**Exercise goal**
When you reach the line containing "Figure 4: Spatial", begin reproducing the material exactly, stop after the line containing "Figure 1. Swimming, cycling, running", and leave out any pictures along the way.

**Data to examine**
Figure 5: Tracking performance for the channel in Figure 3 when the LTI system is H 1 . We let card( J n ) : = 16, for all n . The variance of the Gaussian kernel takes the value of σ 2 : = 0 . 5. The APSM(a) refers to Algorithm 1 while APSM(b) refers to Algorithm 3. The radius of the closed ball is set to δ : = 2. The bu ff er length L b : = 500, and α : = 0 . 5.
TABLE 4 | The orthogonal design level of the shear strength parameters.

...

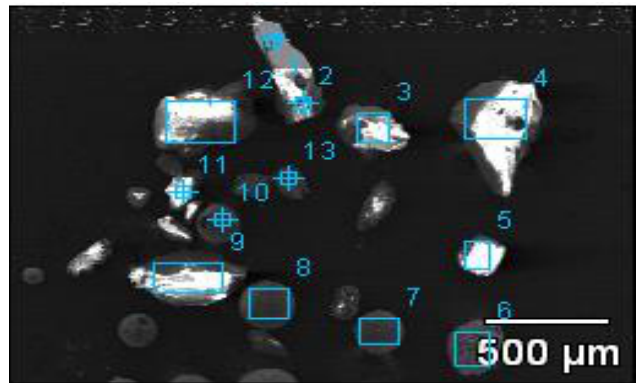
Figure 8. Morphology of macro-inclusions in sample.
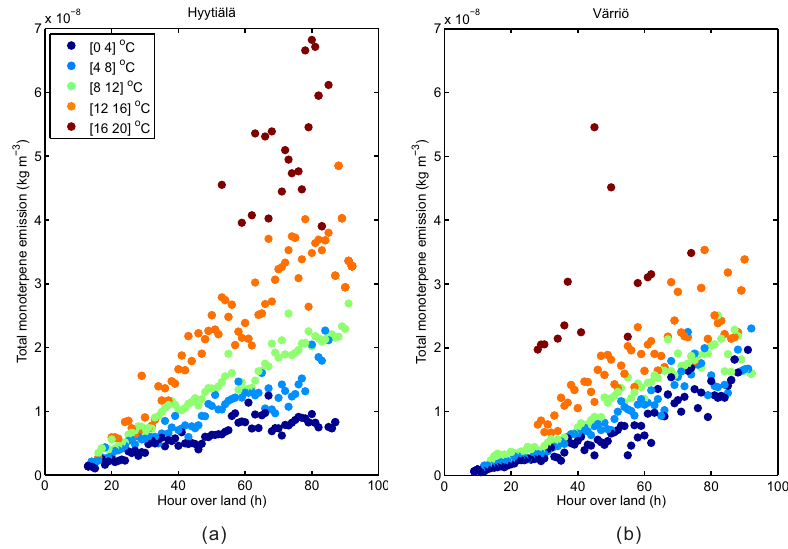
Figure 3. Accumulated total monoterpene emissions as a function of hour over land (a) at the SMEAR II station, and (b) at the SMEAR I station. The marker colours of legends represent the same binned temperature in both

* * *

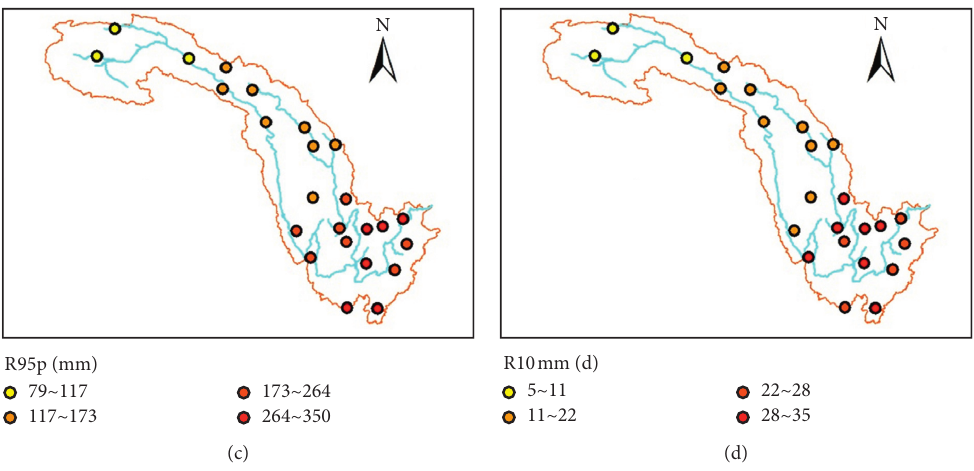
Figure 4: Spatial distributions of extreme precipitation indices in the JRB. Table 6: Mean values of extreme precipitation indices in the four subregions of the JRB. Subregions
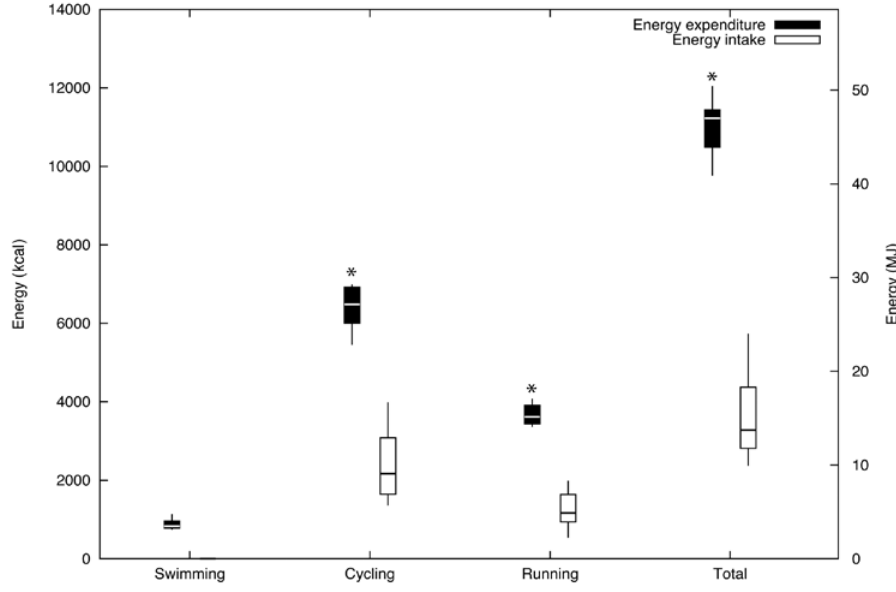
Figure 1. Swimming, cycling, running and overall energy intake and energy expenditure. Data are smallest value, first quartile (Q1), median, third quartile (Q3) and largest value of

**Exercise result**
Figure 4: Spatial distributions of extreme precipitation indices in the JRB. Table 6: Mean values of extreme precipitation indices in the four subregions of the JRB. Subregions
Figure 1. Swimming, cycling, running and overall energy intake and energy expenditure. Data are smallest value, first quartile (Q1), median, third quartile (Q3) and largest value of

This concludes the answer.